Wegen der Parametriermöglichkeiten würde ich mir mal keinen Kopf machen. Bei Servos kann man i.d.R. sowohl die Maximaldrehzahl, als auch ein Abschalten bei Überdrehzahl programmieren.


----------



## Oberchefe (13 Oktober 2007)

Vielleicht haben die was fertiges für Dich?

http://www.zwick.de/

Die haben PC-gesteuerte Systeme mit grafischer Darstellung...


----------



## Larry Laffer (14 Oktober 2007)

Oberchefe schrieb:


> Vielleicht haben die was fertiges für Dich?...


 
Danke für den Vorschlag, aber das "Know-How" müssen (sollten) wir schon selber haben. 
Wir bauen nicht nur solche Teile, sondern auch die Montage-Automaten, die die Teile bauen.
Ich habe auch kein Problem mit der Umsetzung der Mess-/Prüfaufgabe, sondern lediglich mit der Entscheidung, ob der Kraft-Antrieb pneumatisch erfolgt oder mittels eines Servos.

...


----------



## jabba (15 Oktober 2007)

Hallo Larry,

hab mir noch mal ein paar Gedanken gemacht,
kann aber sein das ich auf Grund unzureichender Informationen auf dem Holzweg bin.
Wenn Du so wie ich verstanden habe die eine Seite möglichst konstant belasten willst,  die eigentlich die spätere Belastung auf den Sitz reproduzieren soll, was spricht gegen eine feste Belastung ?
Kann ja sein ihr wollt mehrere Belastungen testen.
Aber ein festes Gewicht was über einen Seilzug an einer Welle zieht,
verhält sich näher am tatsächliche als ein Servo.
Zum einen wäre es deutliche günstiger, und wenn man annimmt die Erdanziehung ist konstant (Naturkatastrophen ausser acht gelassen),
ist die Forderung der Konstanz erklärt.
Zum einlegen oder entlasten, kann das Gewicht dann durch Pneumatik angehoben werden.


----------



## Larry Laffer (15 Oktober 2007)

Hallo Jabba,
deine Gedanken,die du dir gemacht hastm repräsentieren im Großen und Ganzen den aktuellen Prüfaufbau (Gewichte über Seilzug - Entlastung mit pneumatischem Zylinder - Betätigung über Drehmomentschlüssel).

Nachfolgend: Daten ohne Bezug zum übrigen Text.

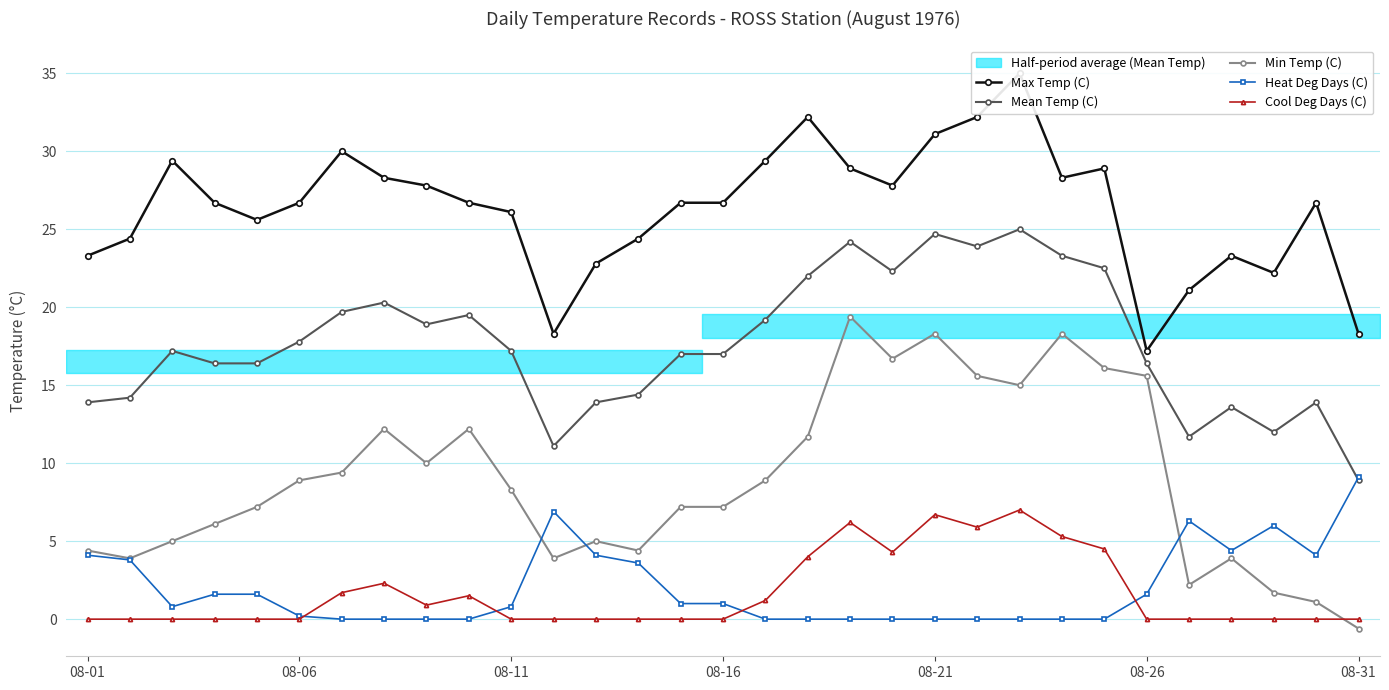

Which series has the largest total across all categories?

Max Temp (C)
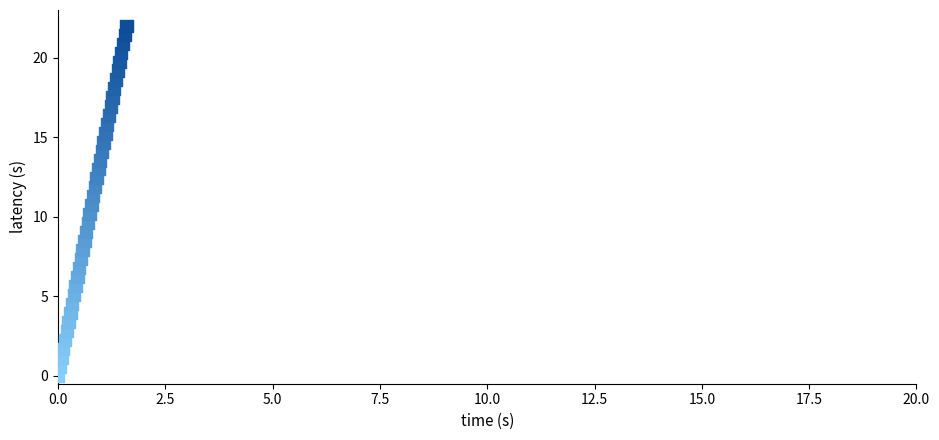

What is the range of X values (max minus min)?

1.6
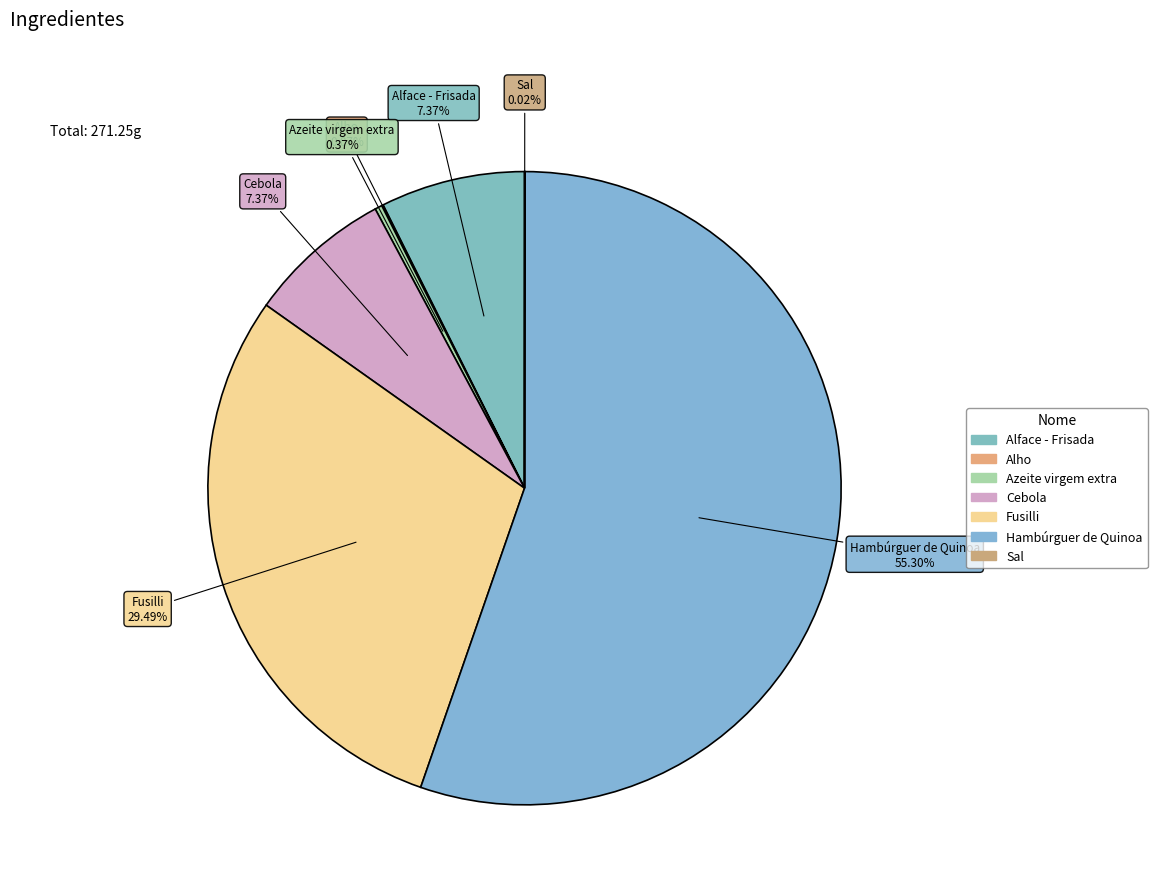

To the nearest percent, what is the average slice percentage?

14%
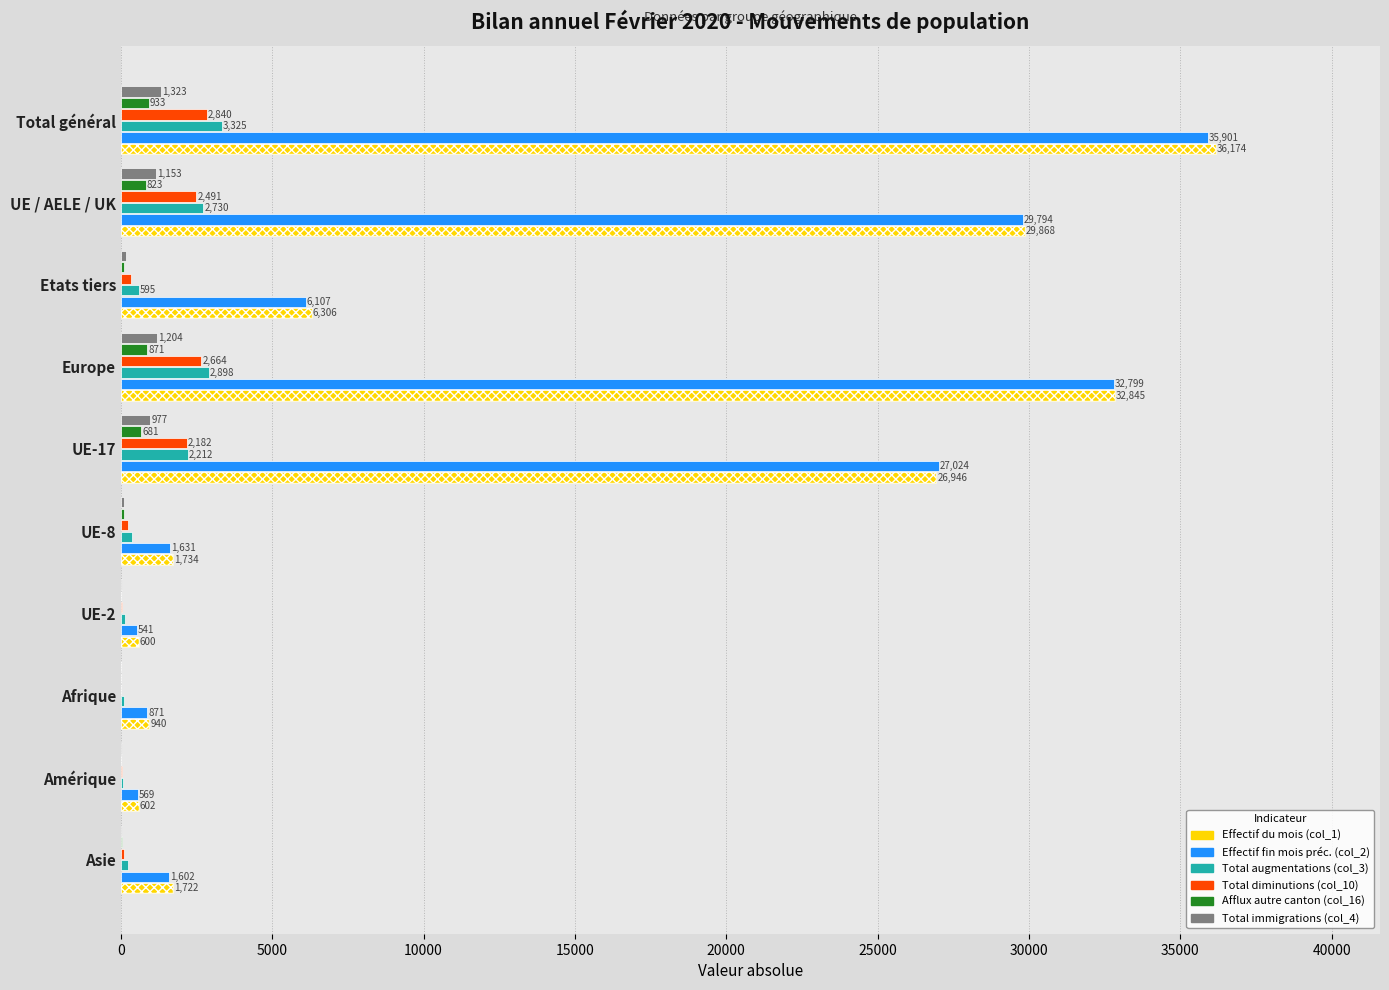

What is the difference between the maximum and minimum values in the Total augmentations (col_3) series?

3244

Die neue Einrichtung soll in einen neuen Fertigungsautomaten integriert werden und da kann es schon sein, dass man mit den Belastungen spielen können möchte. Ich stehe allerdings nicht mehr 100 %ig hinter der Idee mit einem Servo zu Belasten. Ein Grund für mich ist das thermische Problem, das unweigerlich entstehen wird (alle 4 - 5 Sek. eine Prüfung). Dennoch hat es mich interessiert, herauszufinden was da so machbar ist - Hauptaugenmerk hier: *Erfahrungen
*Meine Alternative zur Zeit (auf wegen der möglichen Wartbarkeit) ist ein pneumatischer Antrieb, über den ich die Kraft genausogut einleiten kann. Damit würden auch unsere Schlosser gut klarkommen.

Interessant ist hier schon, dass du ganz unabhängig von mir, den gleichen Lösungsansatz entwickelt hast. Echt Klasse ...


----------